Los asilados llevan la contabilidad de los pasos que median entre sus habitaciones y el comedor y la capilla; también guardan registro de los que deben dar para ir del salón de usos múltiples al teléfono en el pasillo. Adquirieron esos conocimientos cuando la madre Piedad, que en paz descanse, les advirtió que Dios quizá tuviera dispuesto someterlos a otra prueba privándolos de la vista, y entonces ellos tendrían que ser sus propios lazarillos.

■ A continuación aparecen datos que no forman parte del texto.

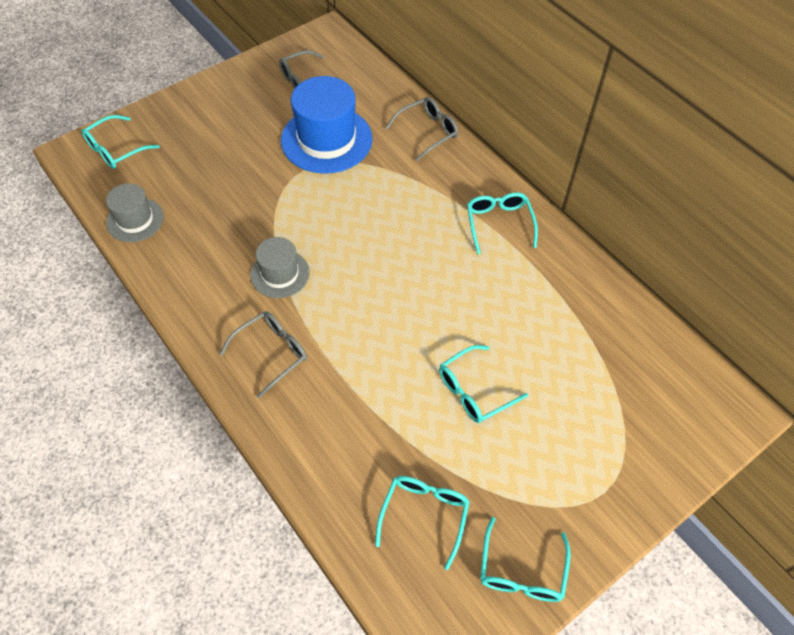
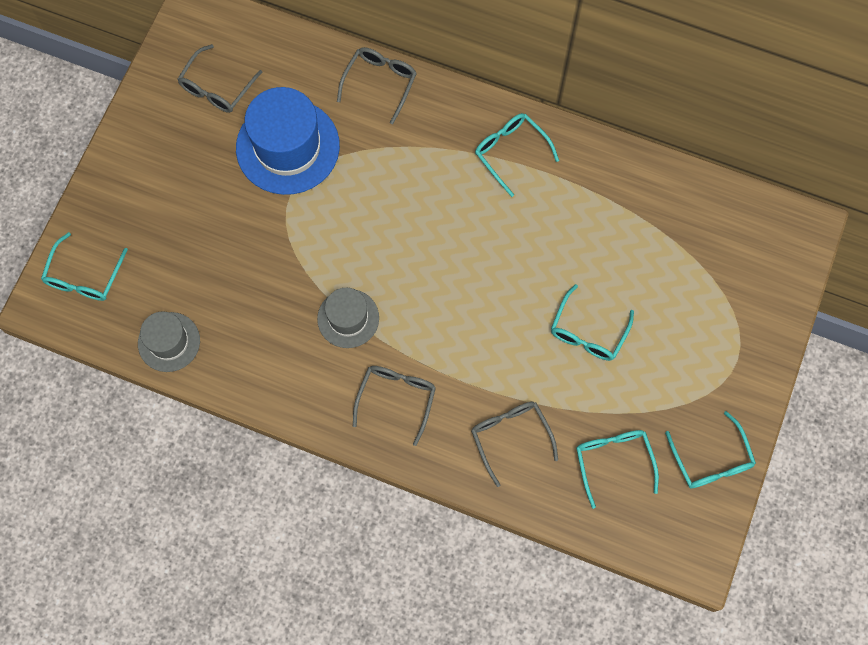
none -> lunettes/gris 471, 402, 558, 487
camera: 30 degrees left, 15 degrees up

La capacitación de los ancianos duró meses. A todas horas se les veía ir y venir por el asilo contando pasos y gritando las cifras finales como si se tratara de una lotería: "Noventa y ocho de mi cuarto al comedor", "Nomás 14 de mi cama al baño". La única que no registró cuántos pasos se necesitaban para ir del salón al teléfono fue Eunice; pero los demás sabían muy bien que eran 33: la edad de Cristo.

Los compañeros de Eunice se dan cuenta de que llegó al teléfono cuando al fin pronuncian la cifra clave: 33. Satisfechos de no haberse equivocado, guardan silencio para escuchar lo que ella dice: "Bueno. ¿Quién habla? Sí, soy yo: Eunice Alvarez. ¿Quién es usted?" No se oye nada más. Los asilados deducen que Gilberto se equivocó, pero lo disculpan porque el pobre muchacho tiene un trabajal enorme. Desde la mañana del jueves no ha hecho sino levantar escombros, ramas rotas y bloques de hielo.

Pascual aprovecha para repetir que una vez fue de excursión al Nevado de Toluca y que después de aquella mañana nunca había vuelto a ver tanta nieve como el miércoles por la noche. Levanta los ojos y describe lo que todos miraron: un manto helado sobre el pasto desigual del jardín, ramas quebradas en los arriates, y hojas y trozos de hielo cayendo desde los fresnos.

Suspende su relato y les pide a sus amigos que pongan atención porque le pareció escuchar la risa de Eunice. Dolores asegura que lo que están oyendo son quejidos. Miguel se pone de pie. Esteban le impide que se acerque a la puerta. Aprovecha para confesarles que lo único que le molesta de ellos es que lo oigan cuando su hermana lo llama por teléfono los domingos para culparlo de haber perdido la casita heredada de su madre. Por eso ahora tiene que vivir con una prima que la trata muy mal.

Irene vuelve a ocultar la ramita de hiedra bajo su manta. Sadot toma otro cigarro pero no lo enciende: ya consumió su cuota diaria. Se escuchan pasos en el corredor. Los asilados se vuelven hacia la puerta mientras murmuran la cuenta regresiva: "seis, cinco, cuatro, tres, dos, uno". Se levantan para recibir a Eunice. Quizá esté desolada y los necesite más que la noche del miércoles, cuando salió de su cuarto dando de gritos, empavorecida por los golpes del agua y el granizo.

Con la misma intensidad llueven sobre Eunice las preguntas: ¿quién era?, ¿quién te llamó?, ¿por qué tardaste tanto? Agobiada, Eunice ocupa su lugar, espera a que todos hagan lo mismo y explica que la llamó Adalberto. Le recordó que habían sido novios de jóvenes y, al enterarse de los desastres causados por la tromba, ansiaba tener noticias suyas.

Los asilados le hacen una sola pregunta, en tono de escepticismo, burla, malicia, fastidio: si no tienes a nadie en el mundo, ¿cómo supo ese tipo que podía encontrarte aquí? Eunice parpadea y confiesa que ella misma no logra explicárselo: no recuerda haber conocido a ningún Adalberto, pero no se lo dijo y le permitió hablar hasta que al fin se despidió. Fabiola le exige que diga por qué escuchó a un desconocido. La respuesta de Eunice es muy simple: comprendió que el hombre estaba muy solo.

Se pone de pie, reacomoda la cobija sobre sus hombros, da las buenas noches y empieza a contar los pasos que la separan de su cuarto. Los asilados se disponen a hacer lo mismo. Mientras caminan cuentan. Las cifras rebotan contra las paredes, igual que el miércoles resonaron la lluvia y el granizo.